Dans le sud-est du Niger, déni des autorités face aux souffrances des déplacés de Boko Haram
Vingt mille déplacés vivent désormais à même le sable ou dans des cases en paille délabrées: l’évacuation précipitée des habitants du lac Tchad, très critiquée par les humanitaires, accentue la fragilité du sud-est du Niger menacé par Boko Haram.
«On s’est assis sur les grands principes de gestion de populations!», tonne le représentant d’une importante ONG sous couvert d’anonymat. «Il y a à Niamey un manque de considération du degré de souffrance et de vulnérabilité des personnes».
Le 25 avril, les islamistes de Boko Haram avaient anéanti une position militaire sur le lac Tchad, faisant 74 morts, dont 28 civils. 32 soldats avaient également disparu. Le 30, les autorités nigériennes ripostaient en ordonnant l’évacuation sous cinq jours de dizaines d’îles.
Une quinzaine de milliers d’habitants sont attendus, mais il en viendra plus de 36.000, dont 16.000 Nigérians expulsés ensuite vers le Nigeria. Certains ont raconté leur exode à l’AFP: des dizaines de kilomètres à pied, sans eau ni nourriture, pendant lesquels des mères ont abandonné leurs enfants agonisants…
«Trop peu de dispositions ont été prises pour répondre aux conséquences humanitaires de ces mouvements», déplore Loukas Petridis, représentant de la Croix-Rouge au Niger, qui réclame «des vivres et un accès à l’eau de toute urgence».
Réponse du porte-parole gouvernemental Marou Amadou: «On est dans une situation de guerre où les choses n’ont pas été prévues. On ne peut pas détacher cette crise humanitaire du contexte terroriste».
De la nourriture, des couvertures, des nattes et des seaux ont été distribués aux déplacés par les autorités, assure Yacouba Soumana Gaoh, le gouverneur de la province de Diffa frontalière avec le nord-est du Nigeria, le fief des insurgés.
«La prise en charge a été bonne. On ne peut donner que ce qu’on a», ajoute-t-il avec aplomb, dénonçant une «campagne d’intoxication» contre le régime.
– Dénuement criant –
A Bosso, petit bourg à un jet de pierre du Nigeria où nombre d’entre eux vivent depuis lors, le dénuement des déplacés est pourtant criant. Des centaines de personnes, assises sous un soleil de plomb, attendent stoïquement la distribution de sacs de riz.

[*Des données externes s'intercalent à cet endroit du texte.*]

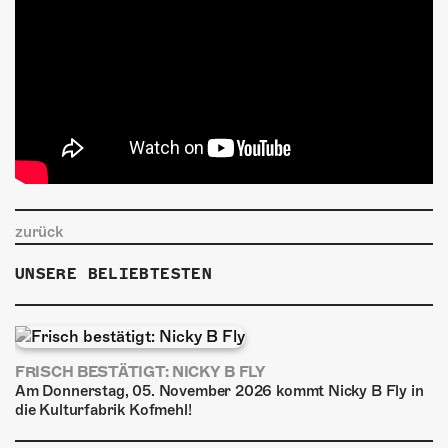
zurück
UNSERE BELIEBTESTEN
FRISCH BESTÄTIGT: NICKY B FLY
Am Donnerstag, 05. November 2026 kommt Nicky B Fly in
die Kulturfabrik Kofmehl!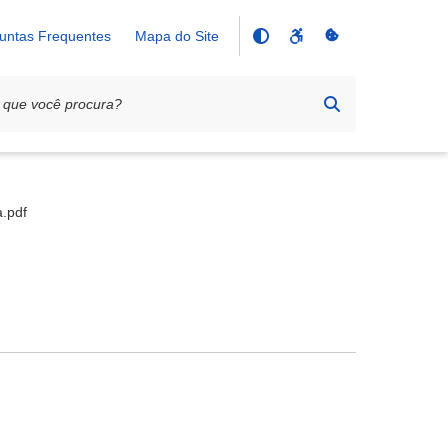
untas Frequentes
Mapa do Site
a.pdf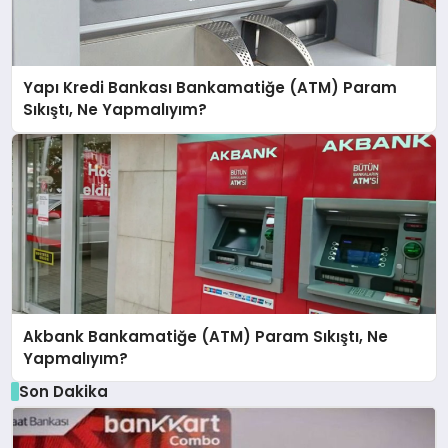
Yapı Kredi Bankası Bankamatiğe (ATM) Param
Sıkıştı, Ne Yapmalıyım?
Akbank Bankamatiğe (ATM) Param Sıkıştı, Ne
Yapmalıyım?
Son Dakika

La Croix-Rouge et l’ONG Médecins sans frontières sont les deux seules organisations actives sur place. L’ONU, qui circule sous escorte militaire dans la région, et les autres ONG considèrent la zone trop risquée.
Des centaines de soldats nigériens et tchadiens sont ainsi basés à Bosso, craignant d’éventuelles incursions islamistes.
«Le sud-est du Niger, c’est un peu le summum de ce qui peut arriver. Il y a des problèmes sécuritaires, de réels problèmes humanitaires, un terrain ultra-compliqué avec des moyens limités», explique un cadre d’ONG.
L’enjeu dépasse largement celui des déplacés du lac Tchad. Ces deux dernières années, quelque 150.000 personnes ont fui Boko Haram au Nigeria et au Niger. Solidarité oblige, les 600.000 habitants du cru ont aidé leurs voisins en péril. A présent, les greniers des maisons sont vides.
Les paysans n’ont pu cultiver cette année sur les rares terres arables, contiguës à la rivière Komadougou qui sert de frontière avec le Nigeria, par crainte des islamistes.
Sécurité toujours, des centaines de kilomètres de frontières sont fermées et le commerce avec le Nigeria a chuté.
Reste l’élevage, principal pourvoyeur de ressources de la zone, et l’espoir que la saison des pluies, prévue en juin, soit bonne.
«S’il ne pleut pas du tout, ce n’est pas Diffa qui sera le problème, mais tout le Niger», pays sahélien très pauvre parmi les plus aidés au monde, analyse Benoît Thiry, le représentant du Programme alimentaire mondial (PAM), «optimiste» pour le Sud-Est.
A Diffa, des semi-remorques gorgés de riz quittent chaque jour l’entrepôt du PAM, qui prévoit de nourrir sous peu 140.000 réfugiés, en plus de 80.000 habitants de la province, soit plus d’un quart de sa population.
«Les problématiques s’amplifient. Et en même temps, ça ne suit pas en terme de mobilisation financière de la communauté internationale», s’agace Benoît Moreno, le porte-parole du Haut-commissariat aux réfugiés (HCR).
Un autre cadre humanitaire salue la «résilience énorme» des victimes de Boko Haram, qui n’émeuvent pas les bailleurs étrangers mais «ne demandent jamais rien». Et ne semblent pas près d’obtenir davantage.